College Place post office is established near Walla Walla on May 24, 1892.

  • By Michael J. Paulus Jr.
  • Posted 5/12/2009
  • Essay 9020

On May 24, 1892, the post office of College Place is established a few miles west of Walla Walla. Henry Carnahan is appointed the first postmaster and begins operating a post office in the front room of his house. In 1891, Seventh-day Adventists in Washington and Oregon had decided to establish a college at this site. The land around the planned site of the school was platted and named College Place, and Adventists began buying lots and settling there. Construction of a building for Walla Walla College (now University) began in early 1892. The town of College Place will grow up with and around the college and become incorporated as a municipality in 1945 with a population of about 1,800.

A Place for a College 

As the Seventh-day Adventist Church took form in the 1860s, denominationally oriented education for all ages became a priority. The church started its first school in Battle Creek, Michigan, in 1872, and, as Adventism spread throughout the United States and beyond, schools became an important component of Adventist communities.  Adventist missionaries came west to California in the late 1860s, and in the 1870s the first Adventist churches were organized in the Pacific Northwest.  In the 1880s, Adventists established academies in Milton and Portland, Oregon.

In 1890, the denomination’s educational secretary, William Warren Prescott (1855-1944), visited the Northwest and advocated for the consolidation of the two schools into one large and centrally located institution.  Prescott visited the academy in Milton, but decided that another site would be needed.  Walla Walla Mayor Nelson G. Blalock (1836-1913), a medical doctor who had settled in the Walla Walla Valley in 1873 and acquired large tracts of lands, offered the Adventists 40 acres of land for a school a few miles west of the City of Walla Walla.  Leaders within the Adventist denomination made a 25-year commitment to operate their school at the site.

 A College Town is Born 

Plans for Walla Walla College began to take shape in 1891.  Land adjacent to Blalock’s donation was acquired, the town of College Place was named and platted, and lots were sold to migrating Adventists.  The cornerstone for a building for Walla Walla College was laid in May 1892 and a post office was set up, which meant that College Place residents no longer needed to ride or walk to Walla Walla to collect their mail.  A Seventh-day Adventist church was organized in College Place in the summer of 1892. 

Most of those who moved to College Place had some direct connection with the school -- as employees, students, or parents of students.

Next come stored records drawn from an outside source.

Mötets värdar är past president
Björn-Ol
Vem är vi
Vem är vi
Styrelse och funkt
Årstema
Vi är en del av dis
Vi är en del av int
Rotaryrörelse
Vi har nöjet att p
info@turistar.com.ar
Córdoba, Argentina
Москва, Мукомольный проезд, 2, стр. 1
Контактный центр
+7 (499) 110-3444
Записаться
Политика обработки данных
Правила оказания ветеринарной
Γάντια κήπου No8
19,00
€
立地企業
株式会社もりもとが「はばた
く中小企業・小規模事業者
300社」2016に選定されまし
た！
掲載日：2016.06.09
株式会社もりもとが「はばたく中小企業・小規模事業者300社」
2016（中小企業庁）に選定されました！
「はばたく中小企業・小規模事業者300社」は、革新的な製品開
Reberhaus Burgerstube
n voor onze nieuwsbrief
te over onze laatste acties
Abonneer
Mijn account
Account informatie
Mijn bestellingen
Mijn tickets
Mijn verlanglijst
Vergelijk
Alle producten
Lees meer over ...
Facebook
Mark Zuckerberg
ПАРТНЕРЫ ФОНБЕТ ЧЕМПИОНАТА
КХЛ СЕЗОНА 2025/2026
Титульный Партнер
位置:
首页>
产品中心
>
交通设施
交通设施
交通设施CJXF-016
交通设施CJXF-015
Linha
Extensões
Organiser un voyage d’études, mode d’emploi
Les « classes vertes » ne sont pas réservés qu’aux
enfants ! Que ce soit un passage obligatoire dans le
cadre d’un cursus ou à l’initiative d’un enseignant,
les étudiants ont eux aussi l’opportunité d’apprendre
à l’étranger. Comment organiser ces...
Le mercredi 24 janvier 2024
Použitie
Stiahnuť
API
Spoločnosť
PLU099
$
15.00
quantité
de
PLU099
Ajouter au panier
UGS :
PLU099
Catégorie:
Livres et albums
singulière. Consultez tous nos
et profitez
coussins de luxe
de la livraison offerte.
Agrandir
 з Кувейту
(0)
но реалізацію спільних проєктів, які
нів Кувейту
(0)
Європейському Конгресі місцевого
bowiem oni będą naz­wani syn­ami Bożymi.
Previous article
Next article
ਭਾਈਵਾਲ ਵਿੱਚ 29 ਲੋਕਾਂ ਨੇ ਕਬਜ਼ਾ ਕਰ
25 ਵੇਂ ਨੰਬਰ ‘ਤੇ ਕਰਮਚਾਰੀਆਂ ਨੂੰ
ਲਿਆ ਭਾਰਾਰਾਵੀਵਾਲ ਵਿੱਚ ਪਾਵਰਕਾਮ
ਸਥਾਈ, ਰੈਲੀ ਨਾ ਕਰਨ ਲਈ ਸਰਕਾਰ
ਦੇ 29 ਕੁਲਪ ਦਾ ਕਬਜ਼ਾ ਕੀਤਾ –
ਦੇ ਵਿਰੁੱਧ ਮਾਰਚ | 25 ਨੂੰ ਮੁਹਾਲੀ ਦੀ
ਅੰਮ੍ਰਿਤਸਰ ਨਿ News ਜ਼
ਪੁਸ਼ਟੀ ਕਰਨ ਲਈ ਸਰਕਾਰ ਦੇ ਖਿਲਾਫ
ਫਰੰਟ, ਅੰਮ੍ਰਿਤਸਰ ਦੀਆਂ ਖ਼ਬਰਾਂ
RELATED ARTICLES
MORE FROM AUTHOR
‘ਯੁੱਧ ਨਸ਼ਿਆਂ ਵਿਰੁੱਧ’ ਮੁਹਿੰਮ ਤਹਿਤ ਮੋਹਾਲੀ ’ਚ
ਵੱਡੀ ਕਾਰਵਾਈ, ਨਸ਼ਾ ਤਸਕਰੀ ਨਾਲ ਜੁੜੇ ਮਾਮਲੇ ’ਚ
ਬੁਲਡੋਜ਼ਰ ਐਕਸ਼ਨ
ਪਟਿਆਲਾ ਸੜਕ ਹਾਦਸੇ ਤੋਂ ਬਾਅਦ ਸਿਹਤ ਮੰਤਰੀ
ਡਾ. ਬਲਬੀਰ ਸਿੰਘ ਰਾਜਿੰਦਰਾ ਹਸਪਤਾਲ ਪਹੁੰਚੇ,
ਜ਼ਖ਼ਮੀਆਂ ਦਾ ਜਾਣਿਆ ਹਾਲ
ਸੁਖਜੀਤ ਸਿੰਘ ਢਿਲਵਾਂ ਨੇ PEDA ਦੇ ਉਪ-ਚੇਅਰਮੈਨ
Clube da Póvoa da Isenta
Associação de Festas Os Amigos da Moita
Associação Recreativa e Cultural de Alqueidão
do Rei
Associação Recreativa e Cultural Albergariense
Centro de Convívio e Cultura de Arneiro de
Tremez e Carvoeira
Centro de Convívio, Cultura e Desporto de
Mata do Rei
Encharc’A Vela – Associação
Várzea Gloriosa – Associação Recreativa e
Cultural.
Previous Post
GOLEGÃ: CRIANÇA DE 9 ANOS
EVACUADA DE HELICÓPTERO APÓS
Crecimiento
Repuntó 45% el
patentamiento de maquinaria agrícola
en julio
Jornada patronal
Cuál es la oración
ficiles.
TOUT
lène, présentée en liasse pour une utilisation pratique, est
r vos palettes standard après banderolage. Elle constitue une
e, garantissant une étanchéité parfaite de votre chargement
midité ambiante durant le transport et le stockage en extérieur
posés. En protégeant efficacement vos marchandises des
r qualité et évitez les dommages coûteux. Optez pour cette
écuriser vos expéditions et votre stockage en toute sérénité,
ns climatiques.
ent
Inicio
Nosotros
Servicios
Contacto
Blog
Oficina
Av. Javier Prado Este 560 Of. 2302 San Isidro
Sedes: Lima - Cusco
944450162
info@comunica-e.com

When Walla Walla College opened on December 7, 1892, 101 students were present to register for primary, secondary, and basic college courses.  More enrollments followed, but the school struggled for many years to survive. 

The school did manage to remain open and grow, and by the early twentieth century the community around it had became a self-sustaining church colony.  In 1945, as Walla Walla College was on the cusp of a substantial period of growth, College Place, with a population of about 1,800, became an incorporated municipality in Walla Walla County.  Today, College Place has a population of about 8,000.

Sources: Terrie Dopp Aamodt, Bold Venture: A History of Walla Walla College (College Place, Washington: Walla Walla College, 1992); Helen W. Cross, College Place, Washington: A Brief History (Color Press, 1988); Claude Thurston, 60 Years of Progress: The Anniversary History of Walla Walla College (College Place, Washington: Printed by The College Press, 1952[?]); Doug R. Johnson, Adventism on the Northwestern Frontier (Berrien Springs, Michigan: Oronoko Books, 1996);, The Online Encyclopedia of Washington State History, “Walla Walla University” (by Michael J. Paulus Jr.), (accessed May 2009).